Jean-Baptiste Sibarita, Lead PI (1)

Virgile Viasnoff, Lead PI (2)

Abstract

Organoids, in vitro 3D cell culture mimicking organ organization, offer immense potential in regenerative medicine and drug testing. They rely on the in vitro culture of stem cells that differentiate into specific lineages in a determined time sequence. In response to exogenously provided signals and culture conditions, the cells form aggregates and self-organize into structures that share strong morphological and functional similarities with real organ organization. A growing number of such organotypic cultures are being developed, mimicking for example the intestine, the retina, the kidney or the pancreas. The rapid maturation of this groundbreaking technology provides invaluable models to study human biology and development outside of the human body, overcoming ethical issues. Organoids have enormous potential both scientifically and economically since they potentially constitute powerful in vitro models for fundamental developmental research, toxicology studies, drug discovery and predictive or regenerative medicine. However, this approach faces the challenge to engineer cell lines and appropriate culture conditions to obtain mature organoids that adequately phenocopy physiological response or organ functions. This essential issue in cell manufacturing is compounded by the absence of quantitative high throughput solutions to assess the organoid development states. Indeed, existing quality control techniques, i.e. genomics or imaging, are low throughout and destructive.
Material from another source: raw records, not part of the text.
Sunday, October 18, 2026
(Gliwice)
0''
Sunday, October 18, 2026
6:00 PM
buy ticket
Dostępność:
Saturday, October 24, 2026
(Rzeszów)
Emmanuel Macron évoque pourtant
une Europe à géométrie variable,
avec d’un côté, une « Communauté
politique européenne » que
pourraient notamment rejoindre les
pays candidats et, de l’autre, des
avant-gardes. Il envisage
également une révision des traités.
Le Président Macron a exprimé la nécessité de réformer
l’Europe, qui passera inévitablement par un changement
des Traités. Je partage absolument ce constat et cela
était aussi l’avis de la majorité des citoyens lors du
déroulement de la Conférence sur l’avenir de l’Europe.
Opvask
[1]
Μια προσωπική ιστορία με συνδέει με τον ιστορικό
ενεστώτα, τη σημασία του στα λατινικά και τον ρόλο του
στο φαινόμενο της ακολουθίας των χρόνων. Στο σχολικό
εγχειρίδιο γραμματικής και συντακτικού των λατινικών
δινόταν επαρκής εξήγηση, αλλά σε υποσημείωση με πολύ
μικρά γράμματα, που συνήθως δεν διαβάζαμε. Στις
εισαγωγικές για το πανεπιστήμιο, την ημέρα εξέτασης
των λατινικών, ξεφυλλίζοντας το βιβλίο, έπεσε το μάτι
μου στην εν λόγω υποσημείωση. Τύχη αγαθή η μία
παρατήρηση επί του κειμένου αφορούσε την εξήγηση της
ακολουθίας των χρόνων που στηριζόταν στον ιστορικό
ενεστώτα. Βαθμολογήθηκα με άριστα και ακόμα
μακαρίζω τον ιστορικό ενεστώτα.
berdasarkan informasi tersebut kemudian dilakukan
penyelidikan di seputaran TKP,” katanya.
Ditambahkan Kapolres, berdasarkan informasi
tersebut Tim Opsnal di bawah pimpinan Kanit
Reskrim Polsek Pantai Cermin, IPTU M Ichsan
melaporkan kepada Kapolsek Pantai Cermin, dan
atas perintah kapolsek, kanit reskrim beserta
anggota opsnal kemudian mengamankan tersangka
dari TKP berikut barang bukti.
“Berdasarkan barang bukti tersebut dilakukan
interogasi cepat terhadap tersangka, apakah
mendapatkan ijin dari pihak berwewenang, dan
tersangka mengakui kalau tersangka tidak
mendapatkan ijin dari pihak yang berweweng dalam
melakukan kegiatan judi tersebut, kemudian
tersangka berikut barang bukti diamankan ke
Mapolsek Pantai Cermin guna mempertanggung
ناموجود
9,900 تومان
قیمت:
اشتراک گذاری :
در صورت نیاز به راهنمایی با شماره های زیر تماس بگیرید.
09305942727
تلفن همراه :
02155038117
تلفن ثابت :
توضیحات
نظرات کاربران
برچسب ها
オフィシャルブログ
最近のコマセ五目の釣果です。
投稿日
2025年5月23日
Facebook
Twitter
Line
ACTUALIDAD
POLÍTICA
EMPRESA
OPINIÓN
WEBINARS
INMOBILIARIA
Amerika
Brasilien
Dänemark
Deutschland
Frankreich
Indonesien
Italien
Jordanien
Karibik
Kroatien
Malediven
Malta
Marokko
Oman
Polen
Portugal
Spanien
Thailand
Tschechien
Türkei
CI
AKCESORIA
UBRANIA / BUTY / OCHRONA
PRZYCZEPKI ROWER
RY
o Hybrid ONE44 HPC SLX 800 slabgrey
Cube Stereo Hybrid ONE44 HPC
In this three-year project, we will develop a new generation of high content screening platform for simultaneous 3D live imaging of more than 1,000 organoids. It will rely on our published and patented single objective SPIM technique, which we will extend to screen the cellular movements of developing gastruloids and liver organoids together with their differentiation state and extracellular matrix spatial distribution. The data obtained will be analyzed using machine learning to provide new quantitative statistical analysis tools characterizing the diversity of morphogenetic movements within each organoid. Using correlative clustering, we will then demonstrate how such quantification can lead to individual organoid outcome prediction in a non-destructive way.

Deliverables

  • An automated stand-alone screening platform for prolonged (>3 days) 3D live imaging of organoids. It will comprise the hardware, the acquisition and database software as well as the dedicated chips comprising of 10,000 micro-compartments.
  • A database containing time-lapse recordings of the morphodynamics movements (up to 100 time points), the final genomic state and the rheological properties of >5,000 gastruloids and liver organoids originating from at least 10 different stem cell sources and culture conditions.
  • A dedicated optimized workflow for AI-based quantitative analysis of the morphodynamics patterns and matrix deposition in organoids.
  • An AI-based clustering software for predicting the final organoid state from its live morphodynamics properties

We expect this platform to be later exploited in drug testing and regenerative medicine.